“Control your own destiny, or someone else will.” Jack Welch’s eight simple words of advice provide a compelling rationale for mediation as the optimal form of dispute resolution. As a former general counsel, my overwhelming preference was always to retain maximum control over outcomes via a mediation process. But what if parties are unable to find common ground and resolve their disputes? Does one maintain more control over the outcome with arbitration or litigation? Aaron Foldenauer, in his July 29 article in Corporate Counsel, makes the argument that arbitration creates big risks for companies and is “problematic for risk-averse corporations.” He also questions the oft-articulated advantages of arbitration—that it is cheaper, faster and more predictable than litigation—and concludes that corporations may be mistaken in mandating arbitration in contracts.

Foldenauer arrives at the wrong conclusion because he is condemning arbitration as a process based on its misuse or abuse.
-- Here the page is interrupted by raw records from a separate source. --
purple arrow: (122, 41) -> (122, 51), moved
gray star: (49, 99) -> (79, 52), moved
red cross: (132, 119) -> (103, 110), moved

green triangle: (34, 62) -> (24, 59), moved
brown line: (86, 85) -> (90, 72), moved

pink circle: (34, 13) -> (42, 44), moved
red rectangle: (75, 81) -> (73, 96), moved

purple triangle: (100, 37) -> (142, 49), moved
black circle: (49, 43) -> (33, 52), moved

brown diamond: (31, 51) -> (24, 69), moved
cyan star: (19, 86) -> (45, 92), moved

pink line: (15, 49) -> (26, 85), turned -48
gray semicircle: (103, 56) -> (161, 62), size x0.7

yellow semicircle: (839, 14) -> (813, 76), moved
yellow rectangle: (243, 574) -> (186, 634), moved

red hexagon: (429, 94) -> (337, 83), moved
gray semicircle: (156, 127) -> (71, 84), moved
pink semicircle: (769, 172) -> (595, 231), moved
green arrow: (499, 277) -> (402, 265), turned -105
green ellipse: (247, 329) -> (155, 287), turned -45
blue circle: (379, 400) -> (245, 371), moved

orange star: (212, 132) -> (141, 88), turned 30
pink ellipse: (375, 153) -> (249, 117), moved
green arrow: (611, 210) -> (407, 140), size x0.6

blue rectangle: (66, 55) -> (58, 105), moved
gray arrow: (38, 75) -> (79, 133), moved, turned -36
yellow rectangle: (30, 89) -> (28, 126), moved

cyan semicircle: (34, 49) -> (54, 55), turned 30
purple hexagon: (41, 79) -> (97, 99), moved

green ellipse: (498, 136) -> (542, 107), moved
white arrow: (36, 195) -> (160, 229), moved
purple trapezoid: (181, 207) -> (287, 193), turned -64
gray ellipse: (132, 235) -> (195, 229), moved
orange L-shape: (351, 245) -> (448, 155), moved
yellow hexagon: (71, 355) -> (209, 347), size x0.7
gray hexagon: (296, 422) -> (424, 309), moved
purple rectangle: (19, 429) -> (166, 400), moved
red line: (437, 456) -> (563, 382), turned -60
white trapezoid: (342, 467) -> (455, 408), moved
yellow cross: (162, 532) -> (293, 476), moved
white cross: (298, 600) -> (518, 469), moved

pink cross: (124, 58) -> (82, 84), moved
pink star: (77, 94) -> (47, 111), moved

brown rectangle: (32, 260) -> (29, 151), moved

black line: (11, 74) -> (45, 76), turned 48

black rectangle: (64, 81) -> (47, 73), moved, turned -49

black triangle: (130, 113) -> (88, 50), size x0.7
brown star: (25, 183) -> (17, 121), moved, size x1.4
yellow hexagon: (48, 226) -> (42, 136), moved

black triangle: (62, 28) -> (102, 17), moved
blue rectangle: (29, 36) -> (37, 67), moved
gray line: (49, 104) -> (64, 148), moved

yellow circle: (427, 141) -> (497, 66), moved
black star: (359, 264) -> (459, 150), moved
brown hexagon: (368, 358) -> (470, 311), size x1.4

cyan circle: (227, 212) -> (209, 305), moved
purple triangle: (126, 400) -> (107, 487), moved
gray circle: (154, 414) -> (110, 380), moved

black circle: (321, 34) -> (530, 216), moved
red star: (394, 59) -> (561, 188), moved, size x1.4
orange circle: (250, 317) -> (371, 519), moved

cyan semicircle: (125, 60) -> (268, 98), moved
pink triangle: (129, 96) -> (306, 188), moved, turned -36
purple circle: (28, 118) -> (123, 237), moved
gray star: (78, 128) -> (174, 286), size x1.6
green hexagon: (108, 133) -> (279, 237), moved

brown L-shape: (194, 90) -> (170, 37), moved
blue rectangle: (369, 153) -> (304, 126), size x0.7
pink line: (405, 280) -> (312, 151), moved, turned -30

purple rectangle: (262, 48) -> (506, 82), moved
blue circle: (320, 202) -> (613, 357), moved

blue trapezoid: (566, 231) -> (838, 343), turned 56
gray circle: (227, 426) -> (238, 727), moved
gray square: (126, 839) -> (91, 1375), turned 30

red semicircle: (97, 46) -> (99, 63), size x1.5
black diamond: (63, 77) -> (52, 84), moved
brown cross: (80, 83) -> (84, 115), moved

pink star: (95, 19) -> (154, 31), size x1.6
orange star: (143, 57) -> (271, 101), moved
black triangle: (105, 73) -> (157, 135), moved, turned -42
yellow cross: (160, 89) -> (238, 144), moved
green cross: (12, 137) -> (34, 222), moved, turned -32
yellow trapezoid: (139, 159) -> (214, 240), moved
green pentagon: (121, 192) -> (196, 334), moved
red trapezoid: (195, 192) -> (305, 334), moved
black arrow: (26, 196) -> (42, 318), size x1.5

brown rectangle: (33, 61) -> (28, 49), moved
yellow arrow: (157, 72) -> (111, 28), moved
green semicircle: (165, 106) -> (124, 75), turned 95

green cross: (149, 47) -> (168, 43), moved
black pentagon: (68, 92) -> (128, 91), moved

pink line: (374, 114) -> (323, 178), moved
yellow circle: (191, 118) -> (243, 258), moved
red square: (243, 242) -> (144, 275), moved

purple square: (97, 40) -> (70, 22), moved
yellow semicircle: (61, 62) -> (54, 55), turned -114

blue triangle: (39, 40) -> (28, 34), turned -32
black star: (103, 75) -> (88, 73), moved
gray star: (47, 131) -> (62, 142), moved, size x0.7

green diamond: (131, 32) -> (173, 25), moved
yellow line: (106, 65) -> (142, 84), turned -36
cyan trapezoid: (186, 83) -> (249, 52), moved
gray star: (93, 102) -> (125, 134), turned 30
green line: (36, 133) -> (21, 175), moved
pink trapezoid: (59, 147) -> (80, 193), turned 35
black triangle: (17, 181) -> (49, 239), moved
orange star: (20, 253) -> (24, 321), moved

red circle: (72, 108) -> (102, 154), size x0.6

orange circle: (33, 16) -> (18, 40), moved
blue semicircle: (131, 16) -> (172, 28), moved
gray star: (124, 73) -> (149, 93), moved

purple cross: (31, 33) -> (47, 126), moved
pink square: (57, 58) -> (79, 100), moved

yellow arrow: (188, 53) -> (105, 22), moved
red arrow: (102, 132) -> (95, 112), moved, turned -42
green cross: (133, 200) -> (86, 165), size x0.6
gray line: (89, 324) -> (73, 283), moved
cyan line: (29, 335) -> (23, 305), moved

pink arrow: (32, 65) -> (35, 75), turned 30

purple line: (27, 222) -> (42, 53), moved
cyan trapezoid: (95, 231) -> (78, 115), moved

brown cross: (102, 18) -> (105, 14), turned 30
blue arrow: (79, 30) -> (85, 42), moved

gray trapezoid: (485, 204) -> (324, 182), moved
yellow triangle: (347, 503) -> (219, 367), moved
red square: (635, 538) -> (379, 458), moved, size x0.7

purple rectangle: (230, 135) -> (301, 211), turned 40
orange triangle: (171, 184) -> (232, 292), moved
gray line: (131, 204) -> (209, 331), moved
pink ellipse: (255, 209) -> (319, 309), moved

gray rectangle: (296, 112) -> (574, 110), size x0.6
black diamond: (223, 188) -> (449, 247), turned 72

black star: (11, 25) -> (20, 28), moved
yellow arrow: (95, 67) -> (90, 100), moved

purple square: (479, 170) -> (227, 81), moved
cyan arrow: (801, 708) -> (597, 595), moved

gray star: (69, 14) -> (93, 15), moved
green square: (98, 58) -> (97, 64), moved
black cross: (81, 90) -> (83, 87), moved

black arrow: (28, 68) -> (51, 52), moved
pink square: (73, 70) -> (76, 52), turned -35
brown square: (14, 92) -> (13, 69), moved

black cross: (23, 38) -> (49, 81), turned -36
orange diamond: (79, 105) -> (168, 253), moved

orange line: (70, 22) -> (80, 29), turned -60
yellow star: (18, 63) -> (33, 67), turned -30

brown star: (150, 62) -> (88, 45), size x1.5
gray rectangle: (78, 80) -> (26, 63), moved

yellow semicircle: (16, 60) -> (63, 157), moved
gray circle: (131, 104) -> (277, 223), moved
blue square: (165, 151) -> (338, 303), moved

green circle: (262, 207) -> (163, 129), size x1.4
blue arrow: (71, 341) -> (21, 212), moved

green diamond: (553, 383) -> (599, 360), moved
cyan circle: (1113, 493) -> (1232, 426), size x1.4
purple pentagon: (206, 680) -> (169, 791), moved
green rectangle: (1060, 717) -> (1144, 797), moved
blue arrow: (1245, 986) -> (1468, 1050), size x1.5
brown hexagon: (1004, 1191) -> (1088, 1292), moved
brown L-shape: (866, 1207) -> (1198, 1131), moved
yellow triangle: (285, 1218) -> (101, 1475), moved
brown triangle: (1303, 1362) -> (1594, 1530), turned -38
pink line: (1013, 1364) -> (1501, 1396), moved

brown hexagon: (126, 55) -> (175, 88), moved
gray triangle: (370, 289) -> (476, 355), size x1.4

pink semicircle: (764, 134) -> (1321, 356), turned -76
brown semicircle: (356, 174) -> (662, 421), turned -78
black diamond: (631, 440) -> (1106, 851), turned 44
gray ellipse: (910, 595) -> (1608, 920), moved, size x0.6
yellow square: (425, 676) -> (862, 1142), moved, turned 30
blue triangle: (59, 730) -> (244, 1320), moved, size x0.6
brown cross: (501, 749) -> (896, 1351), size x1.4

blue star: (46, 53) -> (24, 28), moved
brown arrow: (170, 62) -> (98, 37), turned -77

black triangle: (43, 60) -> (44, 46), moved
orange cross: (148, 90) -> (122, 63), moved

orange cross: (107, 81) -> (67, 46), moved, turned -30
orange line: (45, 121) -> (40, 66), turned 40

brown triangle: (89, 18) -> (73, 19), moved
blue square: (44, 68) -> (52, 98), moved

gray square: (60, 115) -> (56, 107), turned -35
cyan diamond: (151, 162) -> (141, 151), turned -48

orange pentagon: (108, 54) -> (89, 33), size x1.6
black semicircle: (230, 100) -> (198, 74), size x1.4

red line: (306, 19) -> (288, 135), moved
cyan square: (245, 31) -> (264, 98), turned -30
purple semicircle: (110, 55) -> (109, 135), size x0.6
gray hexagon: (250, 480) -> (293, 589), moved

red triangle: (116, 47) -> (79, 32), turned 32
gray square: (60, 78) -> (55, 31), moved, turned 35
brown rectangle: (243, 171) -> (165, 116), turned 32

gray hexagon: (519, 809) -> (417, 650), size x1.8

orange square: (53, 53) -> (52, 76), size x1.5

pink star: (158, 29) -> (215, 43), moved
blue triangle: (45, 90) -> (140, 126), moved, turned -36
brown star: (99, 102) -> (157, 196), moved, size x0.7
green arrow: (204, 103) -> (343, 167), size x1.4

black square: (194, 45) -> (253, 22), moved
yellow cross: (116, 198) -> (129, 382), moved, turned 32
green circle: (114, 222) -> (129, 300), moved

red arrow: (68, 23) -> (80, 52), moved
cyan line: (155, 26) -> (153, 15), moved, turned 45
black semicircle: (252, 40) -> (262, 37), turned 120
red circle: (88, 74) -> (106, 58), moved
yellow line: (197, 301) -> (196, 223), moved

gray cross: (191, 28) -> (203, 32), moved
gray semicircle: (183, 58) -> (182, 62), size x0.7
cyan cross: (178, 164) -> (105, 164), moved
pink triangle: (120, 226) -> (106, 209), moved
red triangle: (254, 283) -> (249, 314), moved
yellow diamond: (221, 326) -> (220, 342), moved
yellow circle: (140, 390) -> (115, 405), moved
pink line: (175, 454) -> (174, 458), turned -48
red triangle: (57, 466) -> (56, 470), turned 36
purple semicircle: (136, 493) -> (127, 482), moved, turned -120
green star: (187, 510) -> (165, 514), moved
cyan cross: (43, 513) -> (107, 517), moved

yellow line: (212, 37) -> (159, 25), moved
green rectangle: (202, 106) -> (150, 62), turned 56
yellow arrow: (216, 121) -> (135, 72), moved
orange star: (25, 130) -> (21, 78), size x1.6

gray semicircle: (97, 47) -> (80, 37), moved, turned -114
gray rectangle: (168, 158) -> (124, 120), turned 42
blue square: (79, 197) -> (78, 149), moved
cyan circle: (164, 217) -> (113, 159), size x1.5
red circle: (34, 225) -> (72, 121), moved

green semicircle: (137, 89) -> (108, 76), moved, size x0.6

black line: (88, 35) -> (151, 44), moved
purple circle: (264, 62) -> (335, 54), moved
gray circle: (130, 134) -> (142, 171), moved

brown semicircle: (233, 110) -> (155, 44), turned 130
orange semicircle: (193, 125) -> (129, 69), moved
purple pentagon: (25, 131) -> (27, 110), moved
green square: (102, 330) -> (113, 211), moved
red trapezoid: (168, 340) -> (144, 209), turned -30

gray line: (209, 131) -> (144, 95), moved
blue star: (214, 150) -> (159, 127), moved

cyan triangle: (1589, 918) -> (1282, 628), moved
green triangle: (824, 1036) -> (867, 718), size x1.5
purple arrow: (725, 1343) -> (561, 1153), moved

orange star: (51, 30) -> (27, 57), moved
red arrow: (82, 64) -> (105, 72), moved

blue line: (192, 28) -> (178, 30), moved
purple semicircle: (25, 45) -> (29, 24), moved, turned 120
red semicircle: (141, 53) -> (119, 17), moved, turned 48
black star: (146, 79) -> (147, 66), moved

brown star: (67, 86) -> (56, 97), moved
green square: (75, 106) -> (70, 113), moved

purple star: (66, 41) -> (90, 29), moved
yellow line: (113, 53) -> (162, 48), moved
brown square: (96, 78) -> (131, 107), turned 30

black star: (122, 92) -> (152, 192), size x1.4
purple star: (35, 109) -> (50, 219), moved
Of course, the same can be said of litigation and its misuse and abuse. In fact, to properly evaluate arbitration versus litigation one has to consider how the process performs when it is used properly—and the extent to which that can be controlled by the parties. Indeed, proponents of arbitration cite its ability to enable parties to arrive at a reasoned decision, based on applicable law, in a manner that is swifter, less costly and less disruptive than litigation. Of course, the same can be said of litigation. Litigation works well when it works well. Those who are of the same mind as Foldenauer contend that arbitration can be, and often is, more time-consuming and costly, and sometimes results in capricious and unappealable decisions that would not have occurred had the case been tried in court.